Para muitas pessoas não binárias, uma vez que não se identificam nem com o masculino, nem com o feminino, torna-se bastante difícil ouvirem referir-se a si desta forma, através do nome e dos seus pronomes. Assim, têm sido criadas estratégias para tornar a linguagem inclusiva, o que na língua portuguesa é um desafio, mas não é impossível. Por exemplo, umas das modalidades é tornando-a agénero, ou seja, em vez de usarmos o termo “amigos”, usarmos “amizades”, ou em vez de usarmos “o coordenador”, alterarmos para a “coordenação”. São alguns exemplos que permitem englobar todas as pessoas, nomeadamente as pessoas não-binárias. Também há quem sinta que esta forma invisibiliza a experiências das pessoas não-binárias, já que há quem tenha um género, só não é o masculino e o feminino. Para estas pessoas têm sido criados sistemas alternativos de linguagem inclusiva nomeadamente o sistema Elu, que consagra possibilidades para além do ele/ela, dele/dela, nele/nela, passando a elu, delu, nelu, amigues, coordenadories. Este sistema pode causar estranheza, e certamente acarreta uma mudança estrutural para que possa ser generalizado, porém, para muitas pessoas não-binárias é absolutamente fulcral o respeito da sua identidade. Para outras, o uso do masculino e feminino alternado é a solução ideal.

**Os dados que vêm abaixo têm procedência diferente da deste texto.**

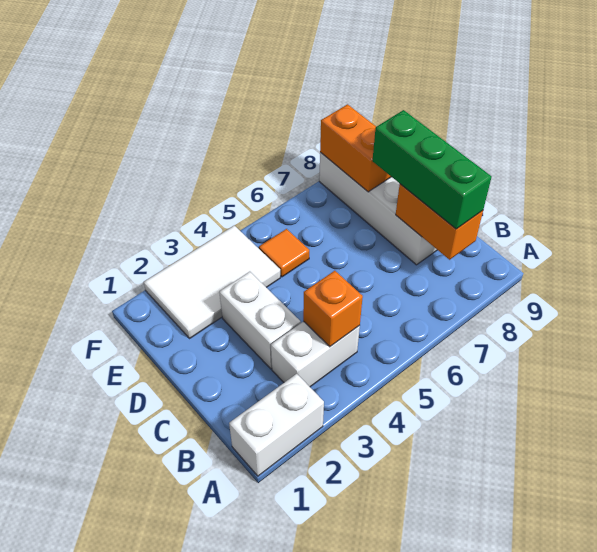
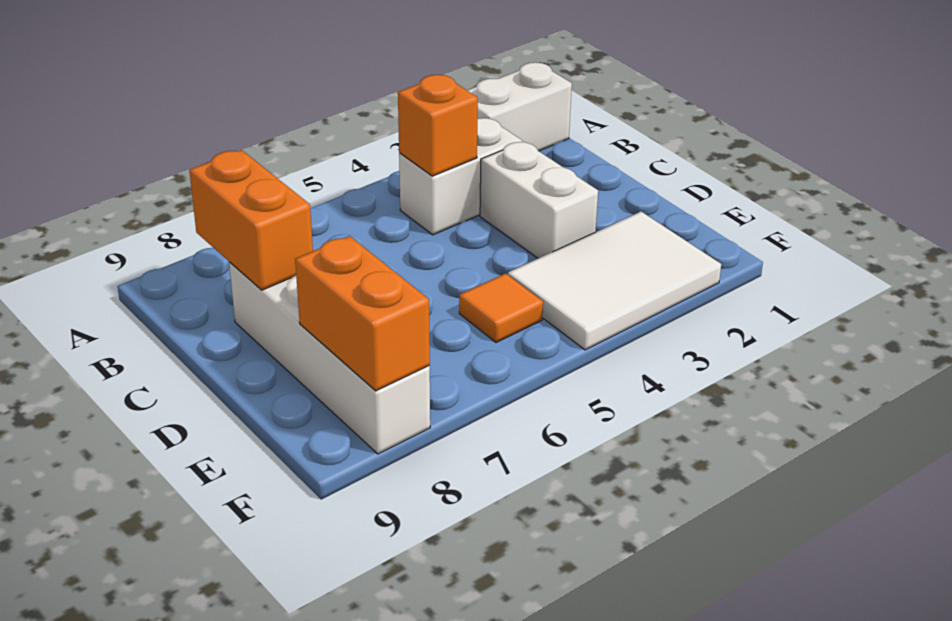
green 1x3 brick [372,110,491,229] -> none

Também no que toca à expressão de género, ou seja, à adoção de símbolos externos tipicamente associados a um género (roupas, cabelo, barba, maquilhagem, etc.), pode ser bastante plural nas pessoas não-binárias. Há quem use um estilo andrógeno, há quem use uma expressão mais tipicamente associada ao masculino e/ou ao feminino. É muito variável de pessoa para pessoa, de género para género e da liberdade que as pessoas têm para se expressar.

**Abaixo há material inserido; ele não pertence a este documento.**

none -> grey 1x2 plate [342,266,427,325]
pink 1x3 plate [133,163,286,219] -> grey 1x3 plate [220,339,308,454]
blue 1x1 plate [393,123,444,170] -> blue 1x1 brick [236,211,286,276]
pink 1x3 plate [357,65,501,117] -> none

Por fim, nem todas as pessoas não-binárias sentem disforia de género (sofrimento clinicamente significativo pela incongruência entre uma pessoa querer/ser/expressar/sentir um género que não lhe foi atribuído ao nascimento). Há pessoas que sentem esse sofrimento, nomeadamente com determinadas partes do seu corpo e, portanto, pretendem submeter-se a modificações corporais (terapia hormonal, lipólise, cirurgias, entre outros) para adequar o seu corpo ao seu género não-binário. Contudo, em que não sinta esta disforia e não tenha necessidade de enveredar por estas modificações.
Em suma, as pessoas não-binárias são diversas e plurais. Não devemos assumir o género e os pronomes de uma pessoa. Devemos sempre perguntar como é que a pessoa quer ser chamada. É importante ouvir a sua voz e validar a sua experiência. Até hoje, têm sido as pessoas não-binárias a moldar-se à sociedade polarizada, está na altura da sociedade se moldar às pessoas não-binárias para que sejamos uma sociedade verdadeiramente inclusiva, sem que estejamos sempre a cobrar às pessoas não-binárias justificações ou explicações sobre quem são. As pessoas não-binárias não têm de se justificar, é a sociedade, cada um de nós, que deve perceber, aceitar e reconhecer que a noção de género está em mudança.